» **THE PROBLEM**
Starting at the line that contains "ring pip: (390, 274)" and ending at the line that contains "thumb tip: (192, 121)", the lines below are to be given again exactly, with nothing added.

Skeletal landmark data
BEGIN
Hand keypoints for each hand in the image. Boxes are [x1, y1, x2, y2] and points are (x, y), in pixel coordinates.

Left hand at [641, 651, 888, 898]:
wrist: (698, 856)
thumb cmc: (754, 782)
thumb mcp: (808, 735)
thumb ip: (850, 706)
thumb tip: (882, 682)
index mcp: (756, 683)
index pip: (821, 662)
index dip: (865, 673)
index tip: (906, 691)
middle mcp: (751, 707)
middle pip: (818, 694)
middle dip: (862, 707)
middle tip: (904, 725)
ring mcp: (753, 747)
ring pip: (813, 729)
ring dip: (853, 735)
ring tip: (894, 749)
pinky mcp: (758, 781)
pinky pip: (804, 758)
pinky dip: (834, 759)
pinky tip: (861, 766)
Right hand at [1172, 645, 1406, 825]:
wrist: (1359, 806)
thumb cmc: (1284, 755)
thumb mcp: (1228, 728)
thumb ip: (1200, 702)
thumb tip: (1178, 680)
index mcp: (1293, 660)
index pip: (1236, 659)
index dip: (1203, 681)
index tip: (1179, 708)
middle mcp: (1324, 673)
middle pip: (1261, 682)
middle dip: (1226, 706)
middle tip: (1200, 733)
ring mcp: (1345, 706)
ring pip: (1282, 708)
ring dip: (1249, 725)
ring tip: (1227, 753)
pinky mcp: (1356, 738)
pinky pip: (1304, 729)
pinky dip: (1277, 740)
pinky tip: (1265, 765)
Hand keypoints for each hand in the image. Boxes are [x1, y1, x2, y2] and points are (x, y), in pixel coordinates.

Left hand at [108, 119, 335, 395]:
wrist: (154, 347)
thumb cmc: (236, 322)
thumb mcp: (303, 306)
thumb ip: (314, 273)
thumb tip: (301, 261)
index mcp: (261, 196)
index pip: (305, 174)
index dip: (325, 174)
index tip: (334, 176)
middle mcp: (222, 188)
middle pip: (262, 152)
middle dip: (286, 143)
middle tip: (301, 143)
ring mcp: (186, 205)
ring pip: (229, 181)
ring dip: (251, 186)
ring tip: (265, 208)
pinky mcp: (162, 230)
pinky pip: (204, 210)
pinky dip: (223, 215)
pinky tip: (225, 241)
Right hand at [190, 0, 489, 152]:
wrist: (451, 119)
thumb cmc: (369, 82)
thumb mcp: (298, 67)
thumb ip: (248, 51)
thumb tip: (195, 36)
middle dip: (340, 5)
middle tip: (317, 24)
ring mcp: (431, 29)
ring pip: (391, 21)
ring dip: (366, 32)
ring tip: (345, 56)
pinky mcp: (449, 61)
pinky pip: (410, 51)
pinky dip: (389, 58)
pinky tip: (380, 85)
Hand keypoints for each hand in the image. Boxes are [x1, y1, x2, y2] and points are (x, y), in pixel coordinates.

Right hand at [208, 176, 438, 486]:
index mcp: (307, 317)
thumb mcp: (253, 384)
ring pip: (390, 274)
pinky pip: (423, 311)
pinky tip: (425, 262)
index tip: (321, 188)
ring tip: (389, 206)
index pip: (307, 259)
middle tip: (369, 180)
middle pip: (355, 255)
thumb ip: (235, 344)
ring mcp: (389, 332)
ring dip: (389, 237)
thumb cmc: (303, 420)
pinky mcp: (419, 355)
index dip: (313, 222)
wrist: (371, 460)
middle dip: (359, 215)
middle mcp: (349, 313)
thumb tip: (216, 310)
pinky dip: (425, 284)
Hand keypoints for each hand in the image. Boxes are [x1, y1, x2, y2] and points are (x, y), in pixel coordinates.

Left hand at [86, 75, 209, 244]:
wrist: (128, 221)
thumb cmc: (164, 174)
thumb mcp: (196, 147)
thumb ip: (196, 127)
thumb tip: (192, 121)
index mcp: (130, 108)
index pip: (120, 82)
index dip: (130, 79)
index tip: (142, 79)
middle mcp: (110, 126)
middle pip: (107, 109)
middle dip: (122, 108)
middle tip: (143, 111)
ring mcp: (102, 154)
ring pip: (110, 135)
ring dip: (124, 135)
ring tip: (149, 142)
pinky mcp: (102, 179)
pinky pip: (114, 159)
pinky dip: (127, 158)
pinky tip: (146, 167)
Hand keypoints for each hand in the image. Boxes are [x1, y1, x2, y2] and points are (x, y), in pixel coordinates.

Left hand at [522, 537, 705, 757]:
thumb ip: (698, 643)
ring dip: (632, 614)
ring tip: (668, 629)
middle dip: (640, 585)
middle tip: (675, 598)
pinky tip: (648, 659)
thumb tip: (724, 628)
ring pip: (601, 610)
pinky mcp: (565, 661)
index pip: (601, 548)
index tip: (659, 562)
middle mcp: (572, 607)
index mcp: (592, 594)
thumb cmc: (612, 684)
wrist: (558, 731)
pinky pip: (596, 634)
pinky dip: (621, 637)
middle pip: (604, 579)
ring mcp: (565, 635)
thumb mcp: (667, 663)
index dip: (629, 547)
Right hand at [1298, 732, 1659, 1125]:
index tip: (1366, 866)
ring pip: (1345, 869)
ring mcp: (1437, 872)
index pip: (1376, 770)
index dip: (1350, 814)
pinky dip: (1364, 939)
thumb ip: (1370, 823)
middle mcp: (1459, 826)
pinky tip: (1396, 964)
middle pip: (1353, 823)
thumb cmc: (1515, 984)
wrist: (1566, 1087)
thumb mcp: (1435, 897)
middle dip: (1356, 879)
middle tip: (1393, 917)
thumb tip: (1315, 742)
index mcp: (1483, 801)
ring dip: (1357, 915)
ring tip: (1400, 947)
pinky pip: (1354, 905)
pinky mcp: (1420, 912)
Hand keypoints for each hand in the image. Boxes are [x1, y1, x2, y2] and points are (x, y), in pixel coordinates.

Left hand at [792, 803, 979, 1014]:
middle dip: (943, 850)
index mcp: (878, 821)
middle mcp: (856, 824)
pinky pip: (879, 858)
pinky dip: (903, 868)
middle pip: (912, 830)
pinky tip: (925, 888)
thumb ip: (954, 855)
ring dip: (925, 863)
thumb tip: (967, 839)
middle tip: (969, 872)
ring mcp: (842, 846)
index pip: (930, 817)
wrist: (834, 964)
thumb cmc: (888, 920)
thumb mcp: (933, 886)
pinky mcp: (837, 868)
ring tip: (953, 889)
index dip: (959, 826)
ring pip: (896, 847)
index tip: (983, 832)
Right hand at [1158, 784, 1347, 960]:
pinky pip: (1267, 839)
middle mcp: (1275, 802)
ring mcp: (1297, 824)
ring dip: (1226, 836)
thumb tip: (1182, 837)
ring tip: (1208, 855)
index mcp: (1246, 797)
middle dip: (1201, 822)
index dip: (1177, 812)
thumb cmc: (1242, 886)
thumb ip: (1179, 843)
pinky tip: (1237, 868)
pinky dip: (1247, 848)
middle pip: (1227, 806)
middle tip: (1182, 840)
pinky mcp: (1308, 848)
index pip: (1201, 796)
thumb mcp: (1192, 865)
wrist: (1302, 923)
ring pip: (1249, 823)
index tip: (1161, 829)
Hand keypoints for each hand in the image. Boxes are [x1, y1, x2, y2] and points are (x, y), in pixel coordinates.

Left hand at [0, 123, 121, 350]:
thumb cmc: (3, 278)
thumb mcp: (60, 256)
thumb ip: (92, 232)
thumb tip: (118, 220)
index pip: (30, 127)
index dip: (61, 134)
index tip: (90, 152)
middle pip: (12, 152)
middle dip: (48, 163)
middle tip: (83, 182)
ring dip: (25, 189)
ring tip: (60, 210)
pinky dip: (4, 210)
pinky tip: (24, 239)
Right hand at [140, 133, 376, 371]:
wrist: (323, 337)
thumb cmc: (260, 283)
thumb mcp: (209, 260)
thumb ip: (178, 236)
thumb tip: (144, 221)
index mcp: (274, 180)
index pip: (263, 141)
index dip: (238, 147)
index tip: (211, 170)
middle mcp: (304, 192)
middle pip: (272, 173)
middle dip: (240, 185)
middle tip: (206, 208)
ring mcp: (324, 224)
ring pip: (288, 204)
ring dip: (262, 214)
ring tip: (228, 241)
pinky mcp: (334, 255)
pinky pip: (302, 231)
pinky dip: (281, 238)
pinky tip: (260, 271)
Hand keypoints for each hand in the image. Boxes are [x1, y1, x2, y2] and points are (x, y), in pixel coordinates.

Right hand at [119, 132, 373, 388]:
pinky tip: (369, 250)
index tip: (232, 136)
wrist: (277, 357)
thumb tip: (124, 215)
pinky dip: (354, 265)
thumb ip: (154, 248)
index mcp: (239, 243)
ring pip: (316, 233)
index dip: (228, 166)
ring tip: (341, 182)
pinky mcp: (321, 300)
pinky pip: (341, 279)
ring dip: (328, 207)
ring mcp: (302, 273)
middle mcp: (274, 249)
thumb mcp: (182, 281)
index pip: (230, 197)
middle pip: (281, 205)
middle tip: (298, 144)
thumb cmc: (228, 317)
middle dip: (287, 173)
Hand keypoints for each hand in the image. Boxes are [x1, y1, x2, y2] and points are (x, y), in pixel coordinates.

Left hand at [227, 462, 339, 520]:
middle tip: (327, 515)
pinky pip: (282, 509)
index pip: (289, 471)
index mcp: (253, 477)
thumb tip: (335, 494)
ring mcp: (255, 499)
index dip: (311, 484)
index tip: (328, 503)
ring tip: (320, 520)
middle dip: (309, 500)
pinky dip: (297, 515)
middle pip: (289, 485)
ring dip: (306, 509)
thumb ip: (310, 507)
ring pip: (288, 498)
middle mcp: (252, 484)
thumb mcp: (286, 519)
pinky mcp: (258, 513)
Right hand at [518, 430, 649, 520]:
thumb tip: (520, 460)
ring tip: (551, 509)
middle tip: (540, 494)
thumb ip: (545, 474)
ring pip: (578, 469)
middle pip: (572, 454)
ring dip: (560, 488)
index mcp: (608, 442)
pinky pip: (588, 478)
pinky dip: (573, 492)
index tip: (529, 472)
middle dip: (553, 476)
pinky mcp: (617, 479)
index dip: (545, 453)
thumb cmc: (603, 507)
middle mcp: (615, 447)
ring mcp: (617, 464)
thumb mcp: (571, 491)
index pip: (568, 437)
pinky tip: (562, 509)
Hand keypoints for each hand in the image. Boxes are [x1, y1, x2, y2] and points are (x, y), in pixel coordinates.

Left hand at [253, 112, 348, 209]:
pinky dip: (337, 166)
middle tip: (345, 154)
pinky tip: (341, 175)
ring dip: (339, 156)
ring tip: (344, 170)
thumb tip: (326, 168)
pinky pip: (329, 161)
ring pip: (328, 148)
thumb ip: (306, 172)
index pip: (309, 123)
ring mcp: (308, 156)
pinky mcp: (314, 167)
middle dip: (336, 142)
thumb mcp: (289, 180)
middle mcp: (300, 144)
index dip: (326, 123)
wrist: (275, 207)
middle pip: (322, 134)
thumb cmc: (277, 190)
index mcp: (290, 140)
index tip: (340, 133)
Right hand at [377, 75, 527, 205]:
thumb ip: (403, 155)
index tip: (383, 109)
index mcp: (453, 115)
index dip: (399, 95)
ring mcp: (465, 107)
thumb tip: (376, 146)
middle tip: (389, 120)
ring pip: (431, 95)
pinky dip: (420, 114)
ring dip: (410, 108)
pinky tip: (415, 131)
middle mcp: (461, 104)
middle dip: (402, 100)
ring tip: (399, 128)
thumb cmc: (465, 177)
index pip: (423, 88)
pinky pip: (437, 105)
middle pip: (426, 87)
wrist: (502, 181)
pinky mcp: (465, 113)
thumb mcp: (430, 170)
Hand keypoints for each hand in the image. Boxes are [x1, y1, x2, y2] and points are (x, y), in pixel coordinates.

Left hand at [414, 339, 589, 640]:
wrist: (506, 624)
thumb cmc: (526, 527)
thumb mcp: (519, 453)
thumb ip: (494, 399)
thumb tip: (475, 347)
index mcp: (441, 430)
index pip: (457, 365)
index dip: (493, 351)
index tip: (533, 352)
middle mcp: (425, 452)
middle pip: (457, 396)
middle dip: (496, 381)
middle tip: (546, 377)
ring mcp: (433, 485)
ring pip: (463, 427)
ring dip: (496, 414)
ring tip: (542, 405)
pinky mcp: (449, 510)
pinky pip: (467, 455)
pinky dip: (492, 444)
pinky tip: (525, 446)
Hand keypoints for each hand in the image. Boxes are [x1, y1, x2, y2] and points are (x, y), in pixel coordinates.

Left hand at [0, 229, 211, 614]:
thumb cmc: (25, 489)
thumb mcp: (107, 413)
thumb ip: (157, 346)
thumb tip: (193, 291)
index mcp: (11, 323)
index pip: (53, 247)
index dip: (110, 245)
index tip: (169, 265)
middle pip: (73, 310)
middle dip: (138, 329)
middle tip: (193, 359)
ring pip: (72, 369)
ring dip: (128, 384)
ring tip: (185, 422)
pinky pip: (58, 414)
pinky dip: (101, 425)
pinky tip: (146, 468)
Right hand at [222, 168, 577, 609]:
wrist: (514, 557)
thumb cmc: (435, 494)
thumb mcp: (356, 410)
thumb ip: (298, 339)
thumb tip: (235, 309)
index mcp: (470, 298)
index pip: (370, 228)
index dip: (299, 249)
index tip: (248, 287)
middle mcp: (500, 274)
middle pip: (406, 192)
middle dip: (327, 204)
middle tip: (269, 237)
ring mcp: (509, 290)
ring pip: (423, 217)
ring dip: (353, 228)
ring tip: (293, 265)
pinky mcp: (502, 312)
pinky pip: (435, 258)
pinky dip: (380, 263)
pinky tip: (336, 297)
END
» **FINISHED TASK**
ring pip: (390, 274)
pinky pip: (423, 311)
pinky tip: (425, 262)
index tip: (321, 188)
ring tip: (389, 206)
index pip: (307, 259)
middle tip: (369, 180)
middle pip: (355, 255)
thumb ip: (235, 344)
ring mcp: (389, 332)
ring dip: (389, 237)
thumb cmc: (303, 420)
pinky mcp: (419, 355)
index dip: (313, 222)
wrist: (371, 460)
middle dip: (359, 215)
middle mcp: (349, 313)
thumb tip: (216, 310)
pinky dip: (425, 284)
Hand keypoints for each hand in the image. Boxes are [x1, y1, x2, y2] and points are (x, y), in pixel coordinates.

Left hand at [86, 75, 209, 244]:
wrist: (128, 221)
thumb cmc: (164, 174)
thumb mcp: (196, 147)
thumb ip: (196, 127)
thumb tip: (192, 121)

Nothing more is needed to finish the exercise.